The New York Stock Exchange closed lower on Friday, hurt by some disappointing corporate results and poor metrics, two reminders that the economy is decelerating.
The Dow lost 0.43% to 31,899.29, the Nasdaq lost 1.87% to 11,834.11 and the broader S&P 500 lost 0.93% to 3,961.63.
“The market is digesting the company’s performance this week,” explained Edward Jones’ Angelo Kourkafas.
He added that during the week, “our Netflix and Tesla were not as bad as expected, but we were disappointed on the technology side.”
Snap (-39.08% to $9.96), the parent company of social network Snapchat, just walked off the road, nearly tripling its losses and making bearish comments on advertising.
Companies with little ghosts took other social networks from Meta (-7.59%) to Pinterest (-13.51%) through future listing tools on Donald Trump’s Truth Social platform (-3.04%).
In addition, companies that also rely on advertising, such as Alphabet (-5.81%) or digital marketing platform The Trade Desk (-7.30%), were also affected.
Although it also missed analysts’ forecasts, Twitter survived (+0.81% to $39.84). The market tends to retain growth in the number of active users, which is considered encouraging given the background and controversy with Elon Musk.
Angelo Kourkafas said so far, “even if the results are not shocking, they are good enough” to support the indices.
For Nick Reece of Merk Investments, Snap’s results were “a reminder” of the struggles the tech industry faces between rising credit costs, ongoing supply issues and a slowing economy.
As a result, “concerns about next week’s tech performance” from the likes of Amazon, Apple, Microsoft and Meta “put pressure on the market.”
Among a handful of other failures, steelmaker Cleveland-Cliffs (-8.87%) posted a lower-than-expected profit and phone operator Verizon (-6.74%) lowered its target.

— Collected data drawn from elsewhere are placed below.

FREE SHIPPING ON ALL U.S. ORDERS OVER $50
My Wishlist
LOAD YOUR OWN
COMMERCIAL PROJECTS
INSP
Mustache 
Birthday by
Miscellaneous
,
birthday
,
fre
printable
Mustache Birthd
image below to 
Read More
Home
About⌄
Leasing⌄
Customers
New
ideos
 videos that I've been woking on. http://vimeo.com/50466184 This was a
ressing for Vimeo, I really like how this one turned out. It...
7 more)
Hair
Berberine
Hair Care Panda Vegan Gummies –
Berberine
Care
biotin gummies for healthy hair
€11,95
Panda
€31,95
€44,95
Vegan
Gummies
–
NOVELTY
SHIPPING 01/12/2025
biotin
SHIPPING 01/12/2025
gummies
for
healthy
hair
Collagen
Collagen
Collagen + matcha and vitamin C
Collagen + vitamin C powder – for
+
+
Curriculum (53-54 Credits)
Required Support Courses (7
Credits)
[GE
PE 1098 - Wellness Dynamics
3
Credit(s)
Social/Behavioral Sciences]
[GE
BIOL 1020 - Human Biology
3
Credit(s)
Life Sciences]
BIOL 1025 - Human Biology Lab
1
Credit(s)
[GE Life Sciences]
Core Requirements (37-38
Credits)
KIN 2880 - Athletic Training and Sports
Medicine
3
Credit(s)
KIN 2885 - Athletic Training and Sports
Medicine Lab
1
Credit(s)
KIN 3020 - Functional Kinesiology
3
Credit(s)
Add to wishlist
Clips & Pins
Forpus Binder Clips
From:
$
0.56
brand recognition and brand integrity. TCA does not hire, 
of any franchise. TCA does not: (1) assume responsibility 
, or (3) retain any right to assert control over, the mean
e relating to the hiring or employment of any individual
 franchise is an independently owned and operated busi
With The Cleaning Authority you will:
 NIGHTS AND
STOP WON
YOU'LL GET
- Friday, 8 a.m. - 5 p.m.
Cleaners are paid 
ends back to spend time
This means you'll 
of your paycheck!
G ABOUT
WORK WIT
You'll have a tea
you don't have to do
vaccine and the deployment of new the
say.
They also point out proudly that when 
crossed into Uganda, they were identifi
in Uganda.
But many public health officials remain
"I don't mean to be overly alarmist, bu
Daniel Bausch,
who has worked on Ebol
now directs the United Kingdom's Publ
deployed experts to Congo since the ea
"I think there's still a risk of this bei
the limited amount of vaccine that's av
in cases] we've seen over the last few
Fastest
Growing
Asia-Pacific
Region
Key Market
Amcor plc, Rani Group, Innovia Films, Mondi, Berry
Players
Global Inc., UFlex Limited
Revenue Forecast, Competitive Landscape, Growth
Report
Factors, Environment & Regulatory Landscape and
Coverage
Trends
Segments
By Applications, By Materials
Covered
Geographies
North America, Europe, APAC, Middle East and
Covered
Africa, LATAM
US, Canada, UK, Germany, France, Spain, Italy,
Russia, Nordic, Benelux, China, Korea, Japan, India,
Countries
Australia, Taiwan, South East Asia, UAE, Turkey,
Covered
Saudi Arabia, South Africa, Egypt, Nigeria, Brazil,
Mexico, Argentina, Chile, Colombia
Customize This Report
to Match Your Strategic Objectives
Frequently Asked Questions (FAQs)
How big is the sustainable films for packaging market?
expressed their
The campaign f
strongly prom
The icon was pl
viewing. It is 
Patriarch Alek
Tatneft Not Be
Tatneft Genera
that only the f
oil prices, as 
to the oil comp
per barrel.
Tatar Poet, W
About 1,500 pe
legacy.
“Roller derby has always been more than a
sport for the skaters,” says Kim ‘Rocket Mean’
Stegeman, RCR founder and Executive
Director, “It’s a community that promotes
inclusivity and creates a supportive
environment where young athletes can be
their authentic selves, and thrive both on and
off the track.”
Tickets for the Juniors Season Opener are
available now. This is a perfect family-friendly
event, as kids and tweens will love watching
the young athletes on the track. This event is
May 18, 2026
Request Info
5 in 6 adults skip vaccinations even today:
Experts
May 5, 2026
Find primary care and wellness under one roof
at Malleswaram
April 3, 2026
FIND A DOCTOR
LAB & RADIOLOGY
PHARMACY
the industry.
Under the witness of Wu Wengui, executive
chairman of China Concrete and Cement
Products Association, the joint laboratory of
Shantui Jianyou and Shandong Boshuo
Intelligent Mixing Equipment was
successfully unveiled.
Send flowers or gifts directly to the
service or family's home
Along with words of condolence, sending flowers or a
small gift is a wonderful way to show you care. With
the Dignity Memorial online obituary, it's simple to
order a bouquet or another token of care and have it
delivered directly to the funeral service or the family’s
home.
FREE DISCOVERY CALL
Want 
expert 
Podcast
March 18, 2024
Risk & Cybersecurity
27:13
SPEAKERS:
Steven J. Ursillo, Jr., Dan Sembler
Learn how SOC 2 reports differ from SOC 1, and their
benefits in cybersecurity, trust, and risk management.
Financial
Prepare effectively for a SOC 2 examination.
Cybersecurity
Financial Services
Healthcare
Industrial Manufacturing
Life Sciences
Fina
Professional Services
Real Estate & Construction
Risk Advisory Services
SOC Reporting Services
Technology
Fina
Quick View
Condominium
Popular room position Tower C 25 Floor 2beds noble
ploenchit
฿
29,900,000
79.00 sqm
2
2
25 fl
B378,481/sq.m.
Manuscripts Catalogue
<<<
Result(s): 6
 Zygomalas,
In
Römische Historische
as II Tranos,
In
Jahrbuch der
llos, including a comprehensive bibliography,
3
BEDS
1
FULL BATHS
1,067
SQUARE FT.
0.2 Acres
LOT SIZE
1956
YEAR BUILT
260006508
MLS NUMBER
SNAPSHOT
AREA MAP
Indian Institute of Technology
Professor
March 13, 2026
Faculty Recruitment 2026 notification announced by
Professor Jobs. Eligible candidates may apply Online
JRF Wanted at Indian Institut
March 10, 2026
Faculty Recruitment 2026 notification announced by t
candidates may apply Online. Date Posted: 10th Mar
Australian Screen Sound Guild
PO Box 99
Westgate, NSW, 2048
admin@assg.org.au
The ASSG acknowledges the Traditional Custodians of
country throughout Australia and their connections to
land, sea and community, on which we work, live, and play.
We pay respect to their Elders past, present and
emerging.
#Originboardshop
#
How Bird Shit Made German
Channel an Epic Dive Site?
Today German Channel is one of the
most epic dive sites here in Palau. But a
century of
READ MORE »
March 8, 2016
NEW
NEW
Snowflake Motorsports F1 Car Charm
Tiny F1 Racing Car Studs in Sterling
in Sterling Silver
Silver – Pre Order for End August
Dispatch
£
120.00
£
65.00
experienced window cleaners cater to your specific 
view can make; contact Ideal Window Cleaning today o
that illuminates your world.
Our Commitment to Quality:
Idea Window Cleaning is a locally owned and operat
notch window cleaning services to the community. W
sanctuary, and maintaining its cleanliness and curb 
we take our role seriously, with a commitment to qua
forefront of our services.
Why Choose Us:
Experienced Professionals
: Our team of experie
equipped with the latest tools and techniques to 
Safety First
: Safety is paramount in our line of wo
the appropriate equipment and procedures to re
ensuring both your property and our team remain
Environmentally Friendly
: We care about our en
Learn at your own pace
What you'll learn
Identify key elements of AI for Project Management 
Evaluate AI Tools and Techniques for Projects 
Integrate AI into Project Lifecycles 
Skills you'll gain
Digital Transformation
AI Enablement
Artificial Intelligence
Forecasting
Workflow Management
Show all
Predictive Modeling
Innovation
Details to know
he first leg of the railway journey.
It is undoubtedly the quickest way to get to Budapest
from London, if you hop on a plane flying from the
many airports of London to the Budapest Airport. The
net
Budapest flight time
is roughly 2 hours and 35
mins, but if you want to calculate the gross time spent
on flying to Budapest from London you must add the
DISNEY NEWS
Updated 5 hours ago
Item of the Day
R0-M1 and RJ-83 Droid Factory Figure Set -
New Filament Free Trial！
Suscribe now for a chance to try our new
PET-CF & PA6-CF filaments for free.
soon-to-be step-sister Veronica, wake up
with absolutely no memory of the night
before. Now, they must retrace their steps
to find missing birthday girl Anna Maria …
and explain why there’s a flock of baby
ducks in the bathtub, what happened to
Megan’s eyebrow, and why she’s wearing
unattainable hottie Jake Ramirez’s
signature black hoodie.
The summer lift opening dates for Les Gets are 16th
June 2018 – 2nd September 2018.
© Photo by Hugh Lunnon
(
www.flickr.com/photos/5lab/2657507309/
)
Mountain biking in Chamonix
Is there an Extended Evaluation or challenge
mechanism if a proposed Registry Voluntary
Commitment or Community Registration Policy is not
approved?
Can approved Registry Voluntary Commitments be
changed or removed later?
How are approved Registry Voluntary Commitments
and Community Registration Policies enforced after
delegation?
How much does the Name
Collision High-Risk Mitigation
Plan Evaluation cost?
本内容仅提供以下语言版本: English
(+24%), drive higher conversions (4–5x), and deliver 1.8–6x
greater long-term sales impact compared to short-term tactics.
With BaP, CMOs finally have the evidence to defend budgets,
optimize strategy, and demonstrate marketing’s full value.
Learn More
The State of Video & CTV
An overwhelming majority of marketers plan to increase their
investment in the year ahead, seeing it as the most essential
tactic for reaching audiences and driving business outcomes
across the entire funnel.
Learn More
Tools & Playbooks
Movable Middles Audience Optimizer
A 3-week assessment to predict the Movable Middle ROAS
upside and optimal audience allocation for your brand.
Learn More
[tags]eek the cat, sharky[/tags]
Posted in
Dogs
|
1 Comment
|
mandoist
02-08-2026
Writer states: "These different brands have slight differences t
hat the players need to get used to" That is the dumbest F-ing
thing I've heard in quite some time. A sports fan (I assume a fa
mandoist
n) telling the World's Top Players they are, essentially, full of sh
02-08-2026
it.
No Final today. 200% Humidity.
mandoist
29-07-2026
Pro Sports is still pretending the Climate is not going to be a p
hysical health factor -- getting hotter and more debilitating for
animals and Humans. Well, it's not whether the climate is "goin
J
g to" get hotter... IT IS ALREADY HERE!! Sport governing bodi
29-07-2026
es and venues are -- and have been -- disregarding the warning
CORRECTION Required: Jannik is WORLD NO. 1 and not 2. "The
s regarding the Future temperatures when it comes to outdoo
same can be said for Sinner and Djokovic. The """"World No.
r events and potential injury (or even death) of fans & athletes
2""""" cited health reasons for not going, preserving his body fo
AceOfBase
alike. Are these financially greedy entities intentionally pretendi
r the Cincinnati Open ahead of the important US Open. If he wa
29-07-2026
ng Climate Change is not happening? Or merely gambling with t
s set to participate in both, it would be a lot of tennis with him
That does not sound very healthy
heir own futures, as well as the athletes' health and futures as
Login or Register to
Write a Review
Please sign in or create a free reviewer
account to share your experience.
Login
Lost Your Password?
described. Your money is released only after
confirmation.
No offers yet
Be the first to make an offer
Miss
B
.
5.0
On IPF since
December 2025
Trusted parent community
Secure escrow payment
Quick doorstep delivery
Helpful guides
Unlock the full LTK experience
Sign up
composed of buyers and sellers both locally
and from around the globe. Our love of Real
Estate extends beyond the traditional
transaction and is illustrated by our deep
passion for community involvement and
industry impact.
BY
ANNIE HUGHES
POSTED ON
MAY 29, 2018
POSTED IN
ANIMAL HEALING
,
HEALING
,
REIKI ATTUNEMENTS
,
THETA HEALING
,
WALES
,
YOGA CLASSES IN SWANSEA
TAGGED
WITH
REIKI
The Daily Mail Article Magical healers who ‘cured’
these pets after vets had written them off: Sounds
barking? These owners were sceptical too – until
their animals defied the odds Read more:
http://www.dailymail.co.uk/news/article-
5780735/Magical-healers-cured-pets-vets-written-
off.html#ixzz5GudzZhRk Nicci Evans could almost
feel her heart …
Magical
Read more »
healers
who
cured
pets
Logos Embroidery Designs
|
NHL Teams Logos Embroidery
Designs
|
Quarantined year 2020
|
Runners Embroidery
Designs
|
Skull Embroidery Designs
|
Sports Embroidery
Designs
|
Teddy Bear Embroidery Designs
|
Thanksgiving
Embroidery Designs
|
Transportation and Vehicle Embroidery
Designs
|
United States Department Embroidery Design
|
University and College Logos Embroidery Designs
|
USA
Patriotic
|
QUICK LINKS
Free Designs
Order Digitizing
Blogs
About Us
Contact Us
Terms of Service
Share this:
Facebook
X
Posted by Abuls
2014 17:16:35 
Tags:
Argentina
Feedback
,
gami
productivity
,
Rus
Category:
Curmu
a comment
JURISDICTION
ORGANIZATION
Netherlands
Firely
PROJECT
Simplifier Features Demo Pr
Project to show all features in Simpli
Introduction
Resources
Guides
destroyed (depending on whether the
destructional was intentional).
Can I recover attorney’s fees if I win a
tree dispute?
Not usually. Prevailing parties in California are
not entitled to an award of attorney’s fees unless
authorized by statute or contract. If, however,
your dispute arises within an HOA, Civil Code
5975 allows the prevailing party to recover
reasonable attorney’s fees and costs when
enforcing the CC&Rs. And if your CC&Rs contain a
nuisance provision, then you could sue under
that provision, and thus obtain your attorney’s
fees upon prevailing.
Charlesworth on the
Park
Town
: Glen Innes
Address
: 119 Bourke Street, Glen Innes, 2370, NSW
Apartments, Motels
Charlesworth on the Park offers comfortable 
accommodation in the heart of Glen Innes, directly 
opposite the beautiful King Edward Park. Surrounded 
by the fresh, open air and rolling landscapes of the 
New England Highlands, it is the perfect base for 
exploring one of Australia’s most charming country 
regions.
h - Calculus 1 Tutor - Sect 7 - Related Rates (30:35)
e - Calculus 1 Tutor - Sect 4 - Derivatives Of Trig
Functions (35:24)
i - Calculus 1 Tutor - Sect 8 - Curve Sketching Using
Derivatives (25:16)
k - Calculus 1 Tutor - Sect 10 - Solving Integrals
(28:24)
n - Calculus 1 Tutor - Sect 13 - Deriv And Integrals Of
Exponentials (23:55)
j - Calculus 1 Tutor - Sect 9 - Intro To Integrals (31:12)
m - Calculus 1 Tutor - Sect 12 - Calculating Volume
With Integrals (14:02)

Against the backdrop of unfavorable tech and growth stocks, so-called defensive stocks that are less sensitive to the economic situation are favored by investors, be it McDonald’s (+0.21%), Johnson & Johnson (+0.47%) or Procter & Gamble (+1.60%).
Nick Reece said the market was also “weighted by macroeconomic indicators,” primarily a range of PMI activity indices, particularly the U.S. composite index. The latter hit its lowest level since June 2020.
“Recession talk is back,” the analyst explained.
As a result, operators see the U.S. central bank (Fed) pausing its rate hike cycle in December after raising rates by 0.75 percentage point in July, then raising rates twice in September and November by half a percentage point each .
“We are seeing more and more signals that the inflation peak has passed,” Angelo Kourkafas said.
That sentiment explained the sharp contraction in bond yields on Friday, with investors arguing that the Federal Reserve was less aggressive than expected in tightening monetary policy.
The 10-year government bond yield fell to 2.75%, its lowest level in nearly two months, from 2.87% the previous day.
In addition to the results and the outcome of the Federal Reserve meeting, Wall Street next week will follow up with its first estimates of U.S. gross domestic product (GDP), which could show a contraction in the second quarter.
After the initial decline in the first quarter, the decline would technically plunge the U.S. into a recession.
Despite better-than-expected results, toy maker Mattel’s rating fell (-7.12% to $22.45). The doll business is in decline, especially Barbie.
American Express gained traction (up 1.88% to $153.01) after reporting better-than-expected results, helped by a recovery in tourism and business travel. The credit card specialist also raised its full-year growth target.